Data provided:
------------------------------------------------------------------------
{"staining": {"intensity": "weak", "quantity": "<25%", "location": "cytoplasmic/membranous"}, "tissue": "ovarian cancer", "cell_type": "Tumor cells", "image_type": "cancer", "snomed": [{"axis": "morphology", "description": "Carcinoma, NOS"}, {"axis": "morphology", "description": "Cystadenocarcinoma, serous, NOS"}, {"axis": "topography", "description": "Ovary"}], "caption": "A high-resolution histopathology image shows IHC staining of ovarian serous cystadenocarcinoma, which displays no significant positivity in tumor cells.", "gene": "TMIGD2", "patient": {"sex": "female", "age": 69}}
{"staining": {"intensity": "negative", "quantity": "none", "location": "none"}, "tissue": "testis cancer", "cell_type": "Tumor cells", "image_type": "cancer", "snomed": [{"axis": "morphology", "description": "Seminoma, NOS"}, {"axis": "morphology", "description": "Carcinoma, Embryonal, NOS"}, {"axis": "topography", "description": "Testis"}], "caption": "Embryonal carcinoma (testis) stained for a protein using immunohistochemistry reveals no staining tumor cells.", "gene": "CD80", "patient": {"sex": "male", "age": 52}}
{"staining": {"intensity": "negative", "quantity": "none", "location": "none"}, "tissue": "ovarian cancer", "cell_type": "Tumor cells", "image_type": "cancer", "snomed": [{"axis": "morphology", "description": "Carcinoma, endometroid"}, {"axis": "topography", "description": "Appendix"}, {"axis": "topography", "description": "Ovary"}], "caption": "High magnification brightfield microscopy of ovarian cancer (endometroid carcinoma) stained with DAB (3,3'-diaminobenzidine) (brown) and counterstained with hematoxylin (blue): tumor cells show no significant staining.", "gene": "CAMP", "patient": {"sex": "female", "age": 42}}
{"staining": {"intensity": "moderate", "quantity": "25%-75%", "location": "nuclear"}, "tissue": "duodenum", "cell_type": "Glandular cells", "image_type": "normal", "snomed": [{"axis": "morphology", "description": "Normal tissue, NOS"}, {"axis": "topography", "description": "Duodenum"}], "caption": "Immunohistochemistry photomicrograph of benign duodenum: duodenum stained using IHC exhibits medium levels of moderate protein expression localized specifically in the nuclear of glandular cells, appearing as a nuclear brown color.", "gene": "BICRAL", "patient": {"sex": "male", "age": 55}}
------------------------------------------------------------------------
The task:
From the line holding "carcinoma (testis) stained" down to the final line above, quote every line exactly and only those lines.

Answer section:
{"staining": {"intensity": "negative", "quantity": "none", "location": "none"}, "tissue": "testis cancer", "cell_type": "Tumor cells", "image_type": "cancer", "snomed": [{"axis": "morphology", "description": "Seminoma, NOS"}, {"axis": "morphology", "description": "Carcinoma, Embryonal, NOS"}, {"axis": "topography", "description": "Testis"}], "caption": "Embryonal carcinoma (testis) stained for a protein using immunohistochemistry reveals no staining tumor cells.", "gene": "CD80", "patient": {"sex": "male", "age": 52}}
{"staining": {"intensity": "negative", "quantity": "none", "location": "none"}, "tissue": "ovarian cancer", "cell_type": "Tumor cells", "image_type": "cancer", "snomed": [{"axis": "morphology", "description": "Carcinoma, endometroid"}, {"axis": "topography", "description": "Appendix"}, {"axis": "topography", "description": "Ovary"}], "caption": "High magnification brightfield microscopy of ovarian cancer (endometroid carcinoma) stained with DAB (3,3'-diaminobenzidine) (brown) and counterstained with hematoxylin (blue): tumor cells show no significant staining.", "gene": "CAMP", "patient": {"sex": "female", "age": 42}}
{"staining": {"intensity": "moderate", "quantity": "25%-75%", "location": "nuclear"}, "tissue": "duodenum", "cell_type": "Glandular cells", "image_type": "normal", "snomed": [{"axis": "morphology", "description": "Normal tissue, NOS"}, {"axis": "topography", "description": "Duodenum"}], "caption": "Immunohistochemistry photomicrograph of benign duodenum: duodenum stained using IHC exhibits medium levels of moderate protein expression localized specifically in the nuclear of glandular cells, appearing as a nuclear brown color.", "gene": "BICRAL", "patient": {"sex": "male", "age": 55}}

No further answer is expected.